Overall, I am a fan of this idea, I’d love to see the static analyzer detecting more instances of dangling, dangling due to temporaries is prevalent. I have some questions about the details.
What do you mean by “killing” the regions? Do you mean some additional state to mark regions that should not be used? Or do you mean actually purging them from the state? How would you change the pointers/references pointing to a region like that? Or would you generate a sink?
Do you envision detecting a warning when a dangling reference/pointer is created, or only when dereferenced?
Removing the bindings, aka. purging the temp regions, but those only.
I think we dont need to do anything. Loading from a pointer refering to the missing temp object should result in Undefined. And the use of such value would trigger a sink generation by the core checkers. And this is where a specific core checker or reporter might come into play finetuning the report message and notes.
So, yea, I would permit the construction of dangling references or pointers to such dead temp objects but not their uses.
(1) In your examples the problem of lifetimes is purely syntactic. Say, you can subscribe to check::PreStmt<DeclStmt>() for variables x and y and at this point you immediately see from the AST whether the initializer is properly lifetime-extended. Combine that with path-senstive information about the value of the initializer (it’s pointer into a temporary that’s been allocated by a sub-expression of the initializer - CXXTempObjectRegion::getExpr() tells you that) and you solve the problem.

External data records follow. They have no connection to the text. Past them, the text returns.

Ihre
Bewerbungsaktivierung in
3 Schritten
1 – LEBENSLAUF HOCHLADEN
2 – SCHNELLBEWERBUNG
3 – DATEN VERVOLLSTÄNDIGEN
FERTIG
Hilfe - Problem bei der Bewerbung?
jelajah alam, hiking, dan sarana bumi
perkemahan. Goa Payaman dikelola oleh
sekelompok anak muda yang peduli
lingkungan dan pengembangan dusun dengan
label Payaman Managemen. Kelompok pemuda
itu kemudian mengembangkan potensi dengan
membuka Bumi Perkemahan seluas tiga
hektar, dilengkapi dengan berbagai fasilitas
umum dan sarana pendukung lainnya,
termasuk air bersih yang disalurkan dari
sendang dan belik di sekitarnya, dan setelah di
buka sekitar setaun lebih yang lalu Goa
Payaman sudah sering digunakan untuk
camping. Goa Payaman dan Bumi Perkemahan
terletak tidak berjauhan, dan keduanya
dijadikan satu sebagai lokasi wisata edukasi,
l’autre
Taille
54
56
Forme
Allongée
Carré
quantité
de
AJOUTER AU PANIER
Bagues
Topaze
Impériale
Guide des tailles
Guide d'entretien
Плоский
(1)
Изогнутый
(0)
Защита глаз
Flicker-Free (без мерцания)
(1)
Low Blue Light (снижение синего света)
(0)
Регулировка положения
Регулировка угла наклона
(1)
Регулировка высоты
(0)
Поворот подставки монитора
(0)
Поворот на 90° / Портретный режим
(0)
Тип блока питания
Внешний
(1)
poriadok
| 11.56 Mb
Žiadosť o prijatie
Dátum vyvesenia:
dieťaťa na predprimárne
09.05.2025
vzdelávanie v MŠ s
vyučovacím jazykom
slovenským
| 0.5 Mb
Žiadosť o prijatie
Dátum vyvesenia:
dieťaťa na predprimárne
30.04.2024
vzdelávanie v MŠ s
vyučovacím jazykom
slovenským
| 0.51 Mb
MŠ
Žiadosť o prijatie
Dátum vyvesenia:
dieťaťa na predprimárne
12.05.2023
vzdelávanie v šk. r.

(2) In the general case, it becomes essential to capture the moment of time when references become invalid. My first thought was "Why don’t you simply subscribe tocheck::PostCall()of destructor" and then I noticed that technically references aren’t automatically dangling after destruction:
Lifetime - cppreference.com
If a new object is created at the address that was occupied by another object, then all pointers, references, and the name of the original object will automatically refer to the new object and, once the lifetime of the new object begins, can be used to manipulate the new object, but only if the original object is transparently replaceable by the new object.
So it sounds like we could use some sort of “check::Deallocation()” callback. It’d also be a more principled way of dealing with your examples.
(3) Scanning the Store to erase the dangling references seems counter-productive. Even if the object is deallocated, the loc::MemRegionVal inside those references continues to correctly represent the numeric value of the pointer, which the program can technically continue to rely upon.
Just like the existing StackAddrEscape checker doesn’t erase anything from the Store. It simply scans it to find things that shouldn’t be there, and warn about them.
Erasing things from the Store would have a nice side effect of being able to reuse check::DeadSymbols() as a vegan substitute for check::Deallocation() (given that deallocated regions will also immediately become dead), but I don’t see why should we conflate these two; I think it’s probably good to have the checker express its intent more precisely, because it’s possible that we’re missing some other nuance and the two aren’t actually related.
I’ll come back with more convincing examples where one cannot easily model lifeextended temporaries to underpin the outlined memor region approach that we proposed.
Expect it by the end of this week.
In general detection of the dangling references to temporaries cannot be handled in a purely syntactic manner, as illustration please consider the following example:
template<typename T>
T const& select(bool cond, T const& t, T const& u) { return cond ? t : u; }
int const& le = Composite{}.x;
auto&& ref = select(cond, le, 10);
For the above ref is conditionally dangling, depending on the value of cond.
Such examples, for us are a major motivation to solve the problem by inspecting the regions and providing a mechanism to mark ones that become dangling.
I think there was a small misunderstanding. @NoQ suggested that it is a purely syntactic problem to determine whether a value is lifetime extended, but he still suggested to rely on path sensitive information to figure out what the actual value is.